(LISTE DES CONSIGNES)
a – Relevez tous les sigles de l'article sur l'AEPI, chacun avec sa forme développée telle que l'article la donne.
b – Indiquez, s'il vous plaît, si chacune des affirmations suivantes concorde avec l'article sur l'AEPI, en répondant par oui ou par non et en citant les mots décisifs de l'article : (i) la Ressourcerie se situe dans la zone industrielle de Polygone Nord ; (ii) la structure emploie une centaine de personnes ; (iii) Sabrina B. a été licenciée en novembre 2022.
c – Poursuivez l'article sur l'AEPI à partir de sa dernière phrase.

(TEXTE DE LA PAGE)
────────────────────

Enquête : Souffrance au travail, un chantier d'insertion "loin d'être humain" dans le viseur de l'État à Perpignan

En novembre 2023, Sabrina B., directrice de l’AEPI (Association Espace Polygone Insertion), est licenciée avec perte et fracas. Depuis, le chaos semble s’être installé au sein de la structure qui a pour objectif de réinsérer des personnes éloignées du marché de l’emploi. Certains salariés dénoncent un environnement de travail « toxique », des allégations que le président de l’association, Régis R., réfute en bloc.

À Perpignan, dans la zone industrielle de Polygone Nord, la Ressourcerie est un lieu où sont collectés des objets et matériaux valorisables, depuis 2003. Portée par l’AEPI, la structure emploie une quarantaine de personnes aux profils et parcours variés. Parmi eux, des détenus sous main de justice, des personnes étrangères ou atteintes de troubles psychiques, tous encadrés par des professionnels.

Depuis le départ de Sabrina B., l’association n’a plus de convention avec la DDETS (direction départementale de l’emploi, du travail et des solidarités), forçant l’arrêt de son chantier d’insertion en milieu pénitentiaire. Retour sur un scénario catastrophe.

« J’ai toujours voulu intégrer un chantier d’insertion. C’est le côté social qui me plaît »

Installée devant sa tasse de café, Sabrina, 54 ans, nous livre son parcours. Il y a trois ans, elle prenait ses fonctions au sein de l’AEPI. « J’ai toujours voulu intégrer un chantier d’insertion. C’est le côté social qui me plaît », sourit-elle. Après avoir fait ses premiers pas en tant que CIP (Conseillère en insertion professionnelle), très vite, le président de l’AEPI, Régis R., lui propose d’en prendre la direction.

────────────────────

(DONNÉES ENREGISTRÉES)
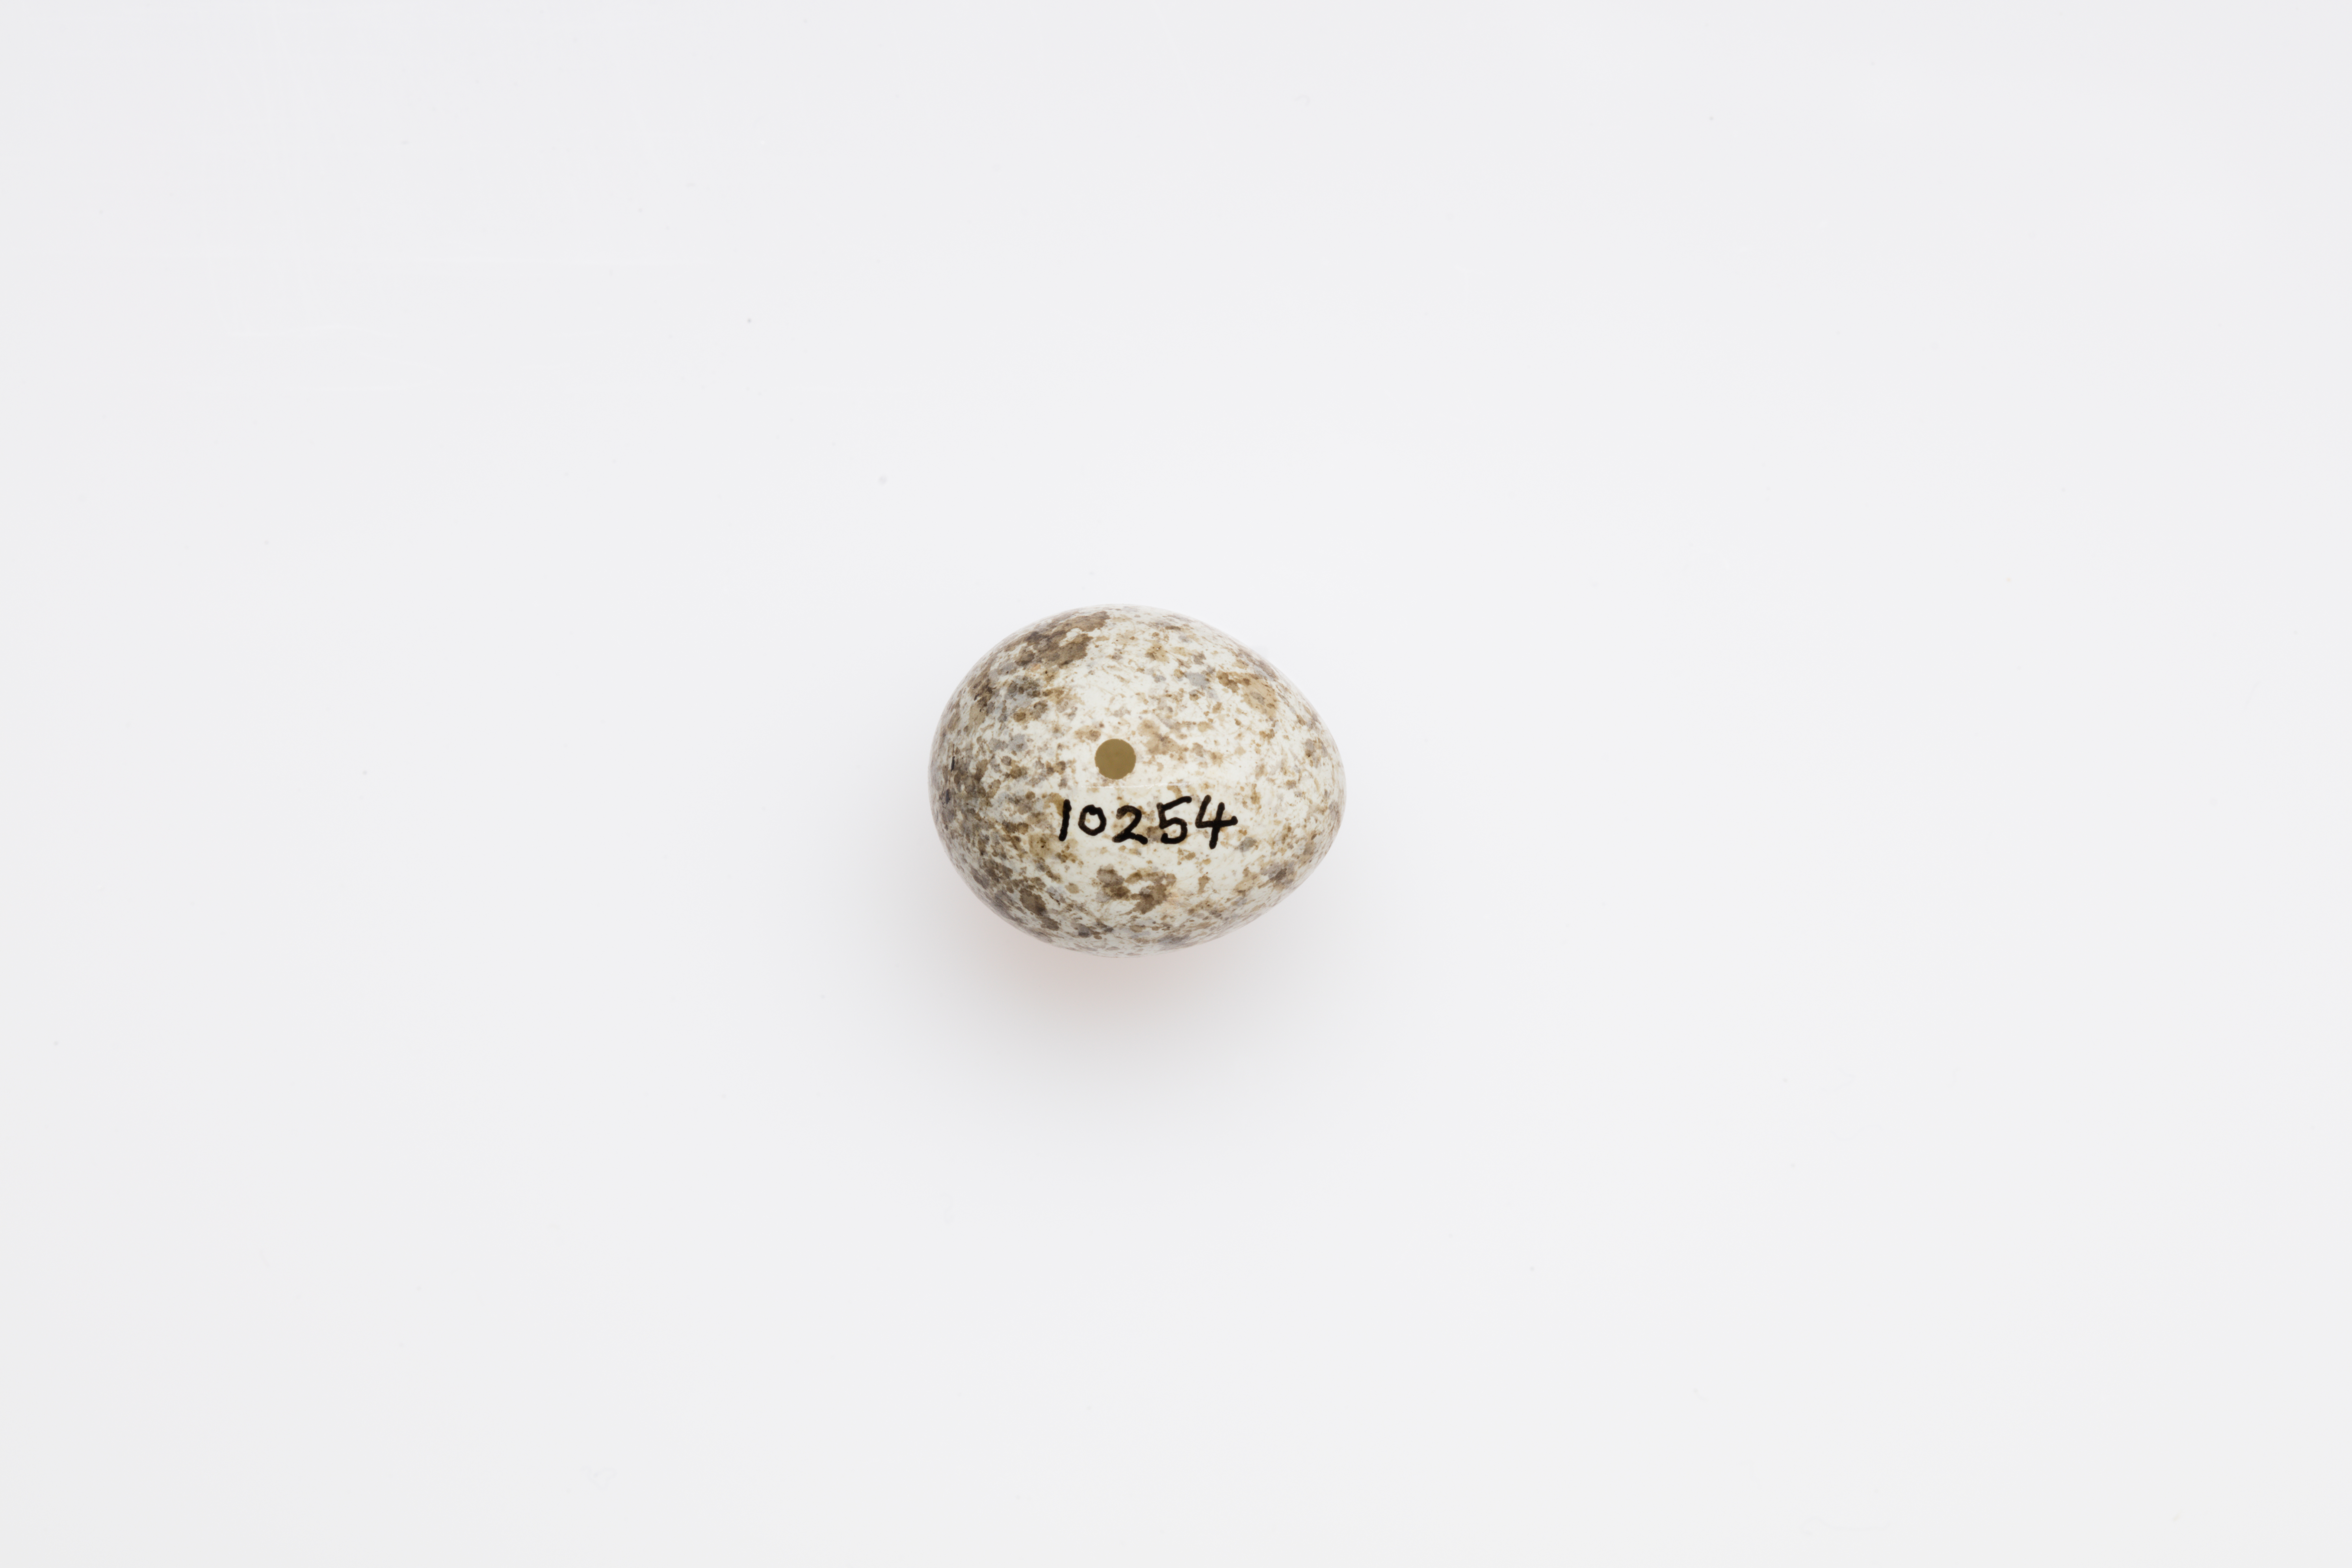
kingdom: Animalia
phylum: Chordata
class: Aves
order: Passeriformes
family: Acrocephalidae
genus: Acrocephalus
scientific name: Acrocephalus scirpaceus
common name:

────────────────────

(RÉSULTATS)
a –
- AEPI : Association Espace Polygone Insertion
- DDETS : direction départementale de l’emploi, du travail et des solidarités
- CIP : Conseillère en insertion professionnelle

b –
(i) Oui : « À Perpignan, dans la zone industrielle de Polygone Nord, la Ressourcerie est un lieu où sont collectés des objets et matériaux valorisables ».
(ii) Non : « la structure emploie une quarantaine de personnes ».
(iii) Non : « En novembre 2023, Sabrina B., directrice de l’AEPI (Association Espace Polygone Insertion), est licenciée ».

c –
En plus de son activité de président de l’AEPI, Régis R. dirige plusieurs entreprises dans un secteur éloigné de l’insertion. Il déclare gérer ses structures de façon « totalement autonome ». « Je m’appuie énormément sur la direction de l’AEPI pour la gestion de l’association. J’ai de plus à mes côtés un conseil d’administration composé d’une dizaine de membres, qui me seconde parfaitement », affirme-t-il.

ASSOCIATION INSERTION AEPI LA RESSOURCERIE

Dès son arrivée, Sabrina remet à plat une structure qui, selon elle, « ne se portait pas très bien ; autant du point de vue des finances qu’au niveau de l’insertion. » « J’ai tout restructuré et je me suis investie dans pleins de choses », assure la directrice, qui ne compte pas ses heures passées à la Ressourcerie.

Si elle affirme n’avoir jamais eu aucun retour négatif sur sa gestion de l’AEPI, tout bascule lors d’une assemblée générale, en octobre 2023. « J’avais fait un PowerPoint, avec tout ce qu’on avait mis en place durant l’année », se souvient Sabrina. À la fin de la projection, seul un administrateur lâche quelques applaudissements, apparemment satisfait du travail accompli.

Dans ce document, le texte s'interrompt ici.